Three prominent scars on the forehead and cheeks of Virginia State Sen. Creigh Deeds are a recent and visible reminder that hospitals and health systems are straining to meet the mental health needs of patients across the country on a daily basis. Last November, Deeds' 24-year-old son, Austin "Gus" Deeds, attacked his father with a knife, slashing his head and torso, then killed himself—all within 24 hours of being released from a local emergency room because there wasn't a psychiatric bed available.

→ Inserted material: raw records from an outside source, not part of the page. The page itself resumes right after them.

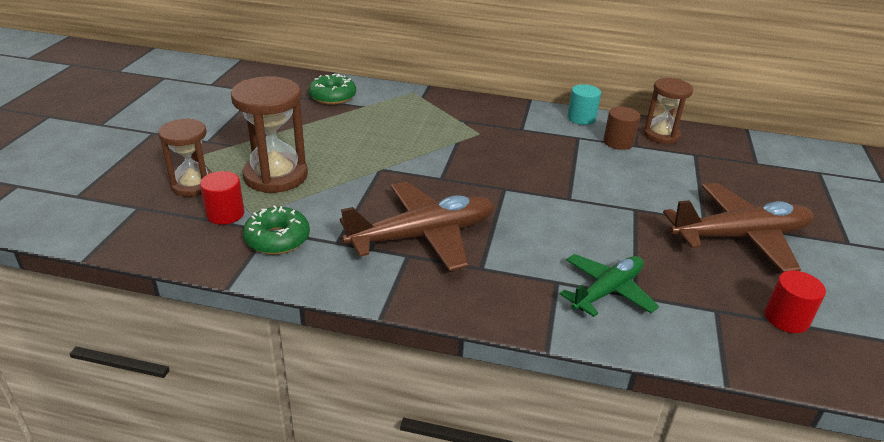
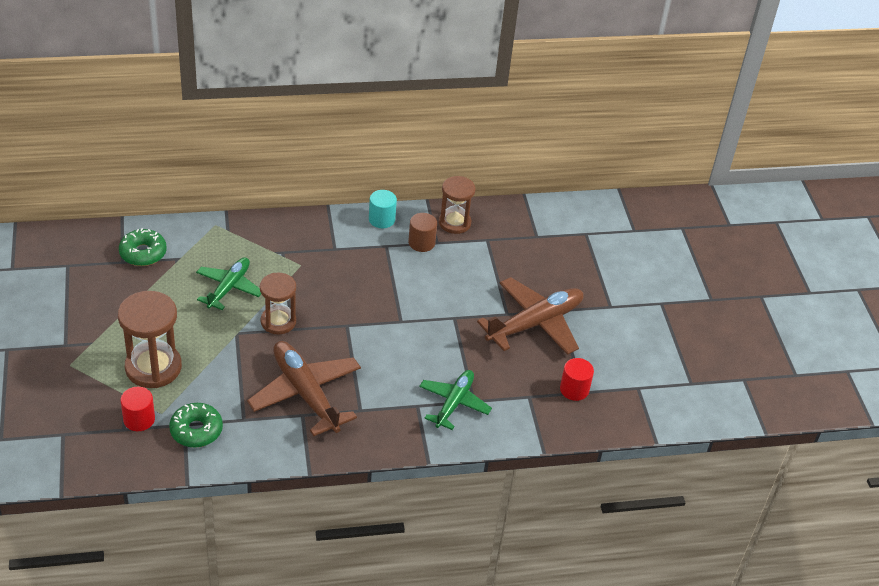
camera: 25 degrees left, 10 degrees up
(193, 185) = (90, 398): brown hourglass -> brown hourglass (278, 321)
(396, 134) = (229, 287): none -> green plane
(423, 236) = (305, 393): brown plane -> brown plane turned 75 degrees counterclockwise

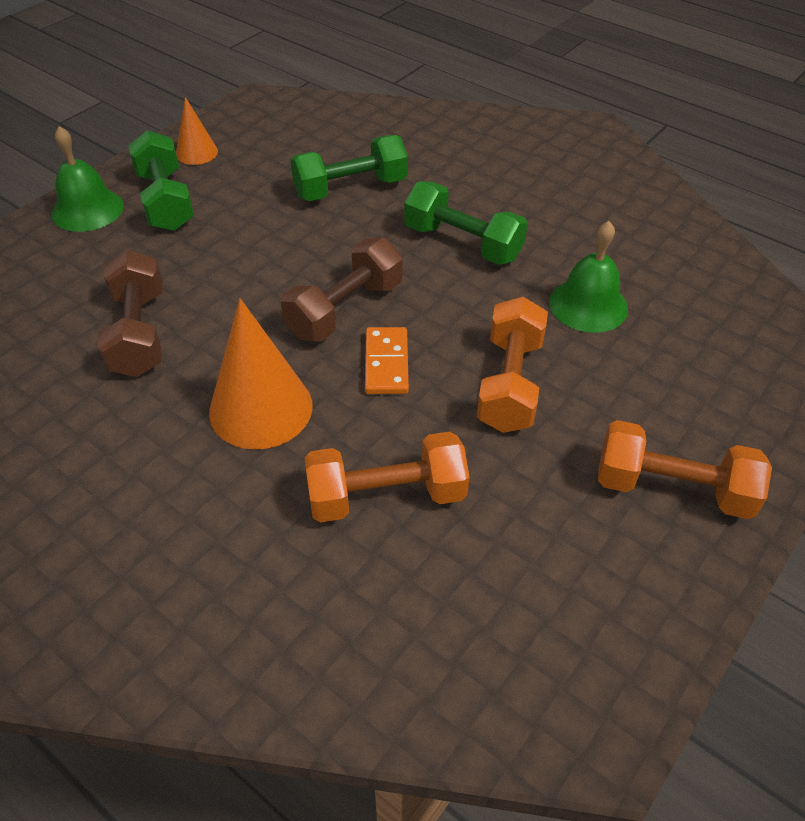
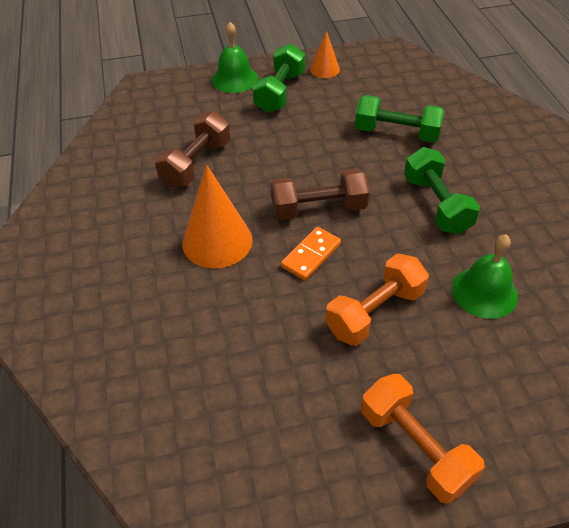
camera: 40 degrees right, 0 degrees up
(386, 496) = (234, 333): orange dumbbell -> none

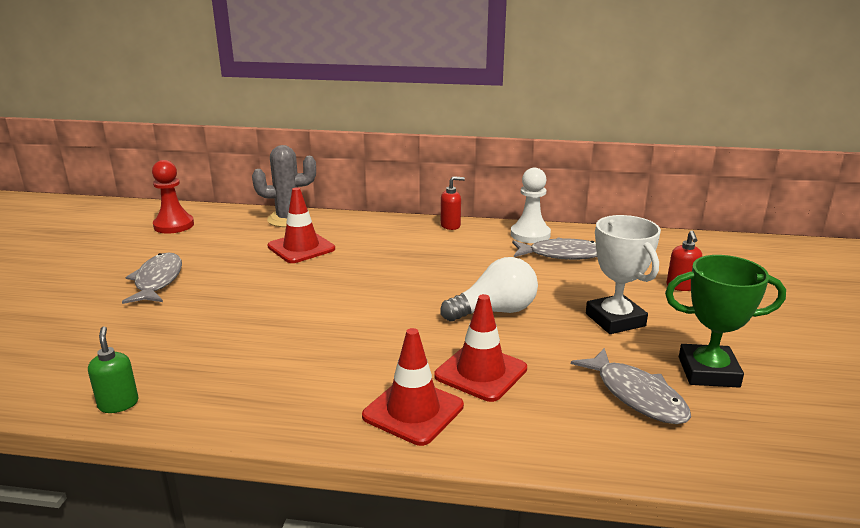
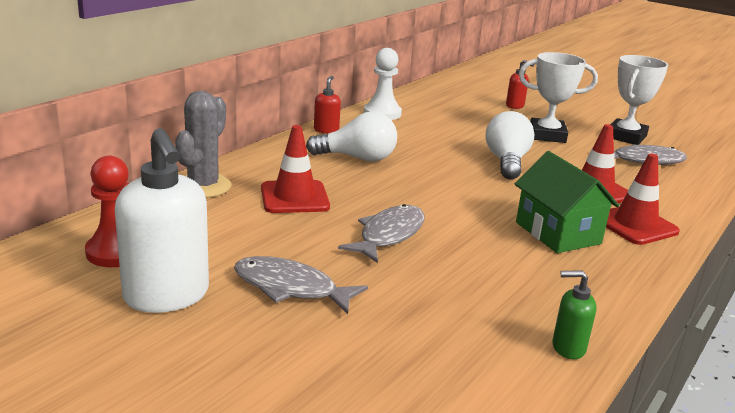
camera: 65 degrees left, 0 degrees up
(127, 252) = (167, 296): none -> white soap dispenser
(344, 366) = (557, 233): none -> green house
(406, 249) = (357, 158): none -> white light bulb
(562, 255) = (431, 116): grey fish -> grey fish (388, 235)
(708, 372) = (626, 137): green trophy -> white trophy

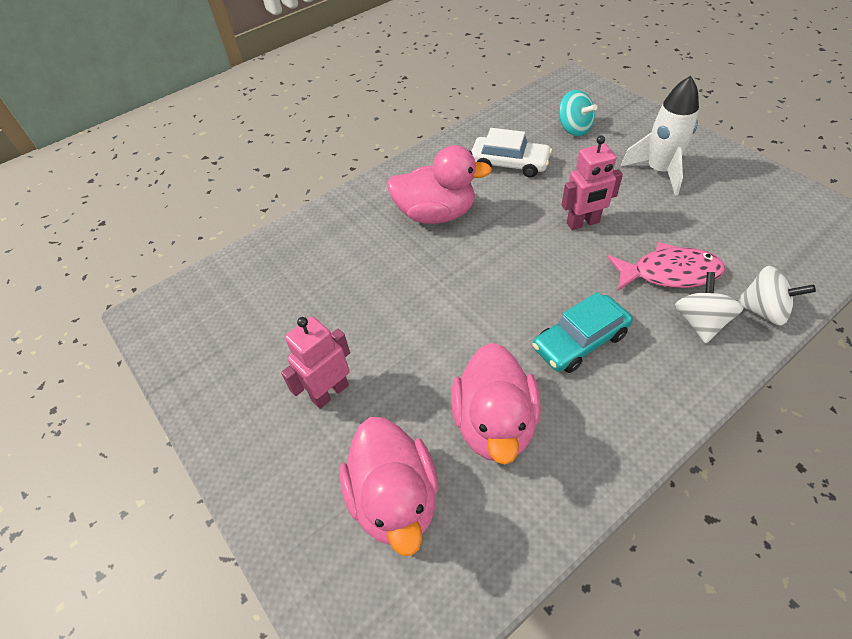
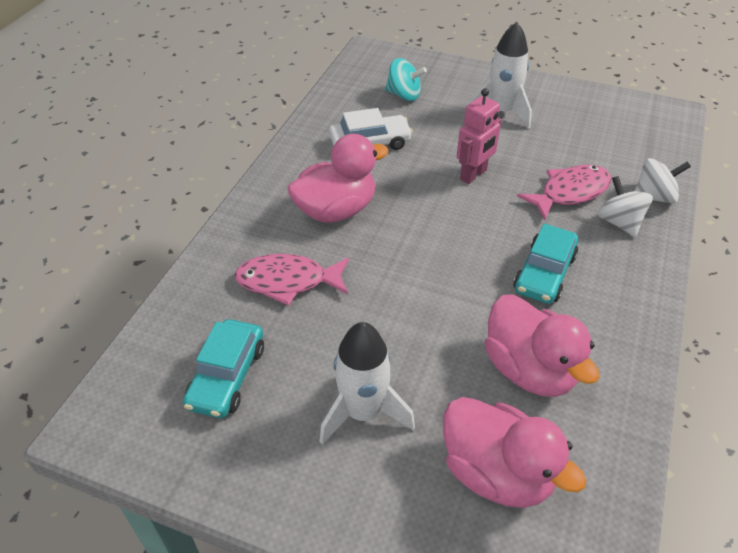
camera: 35 degrees left, 5 degrees down
(256, 316) = (227, 376): none -> turquoise car
(329, 392) = (363, 412): pink robot -> white rocket
(354, 260) = (288, 281): none -> pink fish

Deeds had taken his son, who was diagnosed as bipolar in 2011, to a hospital in November 2013, because of concerns about erratic behavior. With an emergency custody order in hand, Deeds as able to have his son in emergency care for six hours while hospital officials searched for a psychiatric inpatient bed. An appropriate bed couldn't be found within the time frame, so they returned home to what would be Gus Deeds' last night alive and the beginning of his father's fight for more mental health resources in Virginia's emergency rooms.
Not every psychiatric patient who is released too early from an ED commits violence or suicide, but nearly every ED in the country is struggling with the same issues: more psychiatric patients and not enough resources to properly treat them. In the face of this challenge, hospitals and health systems have had to form partnerships across departments and, in some cases, across town with competitors.
Success key No. 1: Collaboration among competitors
More and more patients with behavioral and mental health issues are showing up in EDs across the country because of the reductions in the number of psychiatric beds, mental health funding, and psychiatrists.
The National Alliance on Mental Illness, one of the largest nonprofit advocacy groups for people living with mental illness, estimates more than half of the states cut mental health budgets by $1.6 billion between 2009 and 2012. The Treatment Advocacy Center, another nonprofit aimed at helping mentally ill patients, released a 2012 study showing a 14% decrease in state-funded psychiatric beds from 2005 to 2010.
But as most states found out quickly, fewer beds doesn't mean fewer patients. Instead it means crowded EDs, says Jeff Klingler, CEO of the Central Ohio Hospital Council, which spearheaded an effort six years ago in central Ohio to coordinate psychiatric bed availability among competing hospitals.
"The situation had gotten so dire in 2008 that this was not an issue that a single institution was going to be able to manage by themselves," Klingler says. At the time, psychiatric patients were being boarded in hospital EDs for up to six days before a bed became available. "That's not good for the patients; that's not good for the hospital."
In May 2008, three large hospital systems serving the Columbus area joined together to form the Franklin County Mental Health Collaborative: Mount Carmel Health, a four-hospital system that is part of CHE-Trinity; OhioHealth, a nine-hospital nonprofit health system; and The Ohio State University Wexner Medical System, an academic medical center.